Department of Justice Significantly Revises Policy on Charging CFAA Violations
The U.S. Department of Justice will decline to prosecute cyber intrusions based solely on exceeding contractual authorization or which occur pursuant to "good-faith security research."
On May 19, 2022, the Department of Justice ("DOJ") announced significant revisions to its policy on charging violations of the Computer Fraud and Abuse Act ("CFAA"), 18 U.S.C. § 1030 ("the Policy"). The DOJ clarified two longstanding ambiguities under the CFAA: The Policy makes clear that the DOJ will not prosecute good-faith cyber intrusions for security research purposes, nor will the DOJ prosecute most cases involving system access exceeding contractual authorization.
As to the former, the Policy provides that the reviewing DOJ attorney "should decline prosecution" for good-faith security research that would otherwise violate the CFAA. While the Policy provides a definition of "good-faith security research," the line between legitimate and unlawful activity remains unclear. Companies should take note of this significant change, as CFAA enforcement has been the DOJ's primary tool for deterring the growing number of firms that purport to offer good-faith security research, only to later exploit companies' cyber vulnerabilities for financial gain or publicity. In light of the DOJ announcement, companies should revisit their bug bounty program and participation terms to better address good-faith security research and contractual access restrictions. Security research firms should also revisit their procedures to better address CFAA risks when requesting payment in exchange for disclosing discovered security vulnerabilities or active exploits in the absence of a bounty program.

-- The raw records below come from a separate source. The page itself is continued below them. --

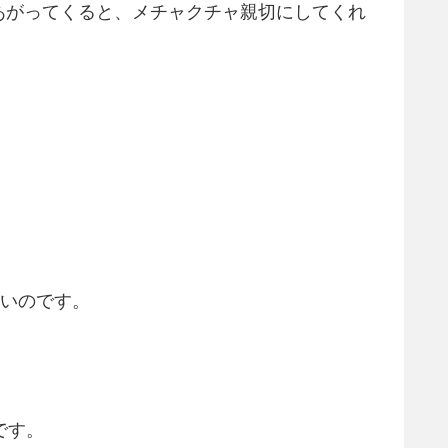
あがってくると、メチャクチャ親切にしてくれ
しいのです。
です。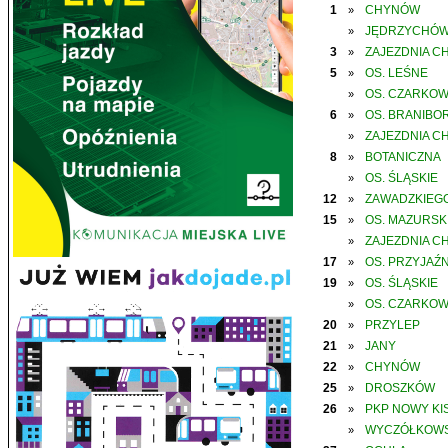
1
CHYNÓW
»
JĘDRZYCHÓ
»
3
ZAJEZDNIA C
»
5
OS. LEŚNE
»
OS. CZARKO
»
6
OS. BRANIBO
»
ZAJEZDNIA C
»
8
BOTANICZNA
»
OS. ŚLĄSKIE
»
12
ZAWADZKIEGO
»
15
OS. MAZURSK
»
ZAJEZDNIA C
»
17
OS. PRZYJAŹN
»
19
OS. ŚLĄSKIE
»
OS. CZARKO
»
20
PRZYLEP
»
21
JANY
»
22
CHYNÓW
»
25
DROSZKÓW
»
26
PKP NOWY KIS
»
WYCZÓŁKOWS
»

The Policy also clarifies that the DOJ "will not bring 'exceeds authorized access' cases based on the theory that a defendant's system authorization was limited by contract or company policy," except for "contracts, agreements, or policies that entirely prohibit defendants from accessing particular files, databases, folders, or user accounts on a computer in all circumstances." This language is informed by the U.S. Supreme Court's decision last year in Van Buren v. United States, which held that an individual "exceeds authorized access" if there is access to data that is off limits in a computer system that the person otherwise is authorized to use.
While companies that wish to deter employees, vendors, or security research firms from unauthorized access to certain systems may continue to restrict access through contract, they should recognize, in light of the revised DOJ policy, that there is limited prospect of criminal enforcement for access exceeding the contractually permitted scope. Moreover, the carve-out for good-faith security research, when combined with the carve-out for access exceeding contractual authorization, could create situations in which security firms can claim exemption from prosecution even when violating an explicit contract with the company.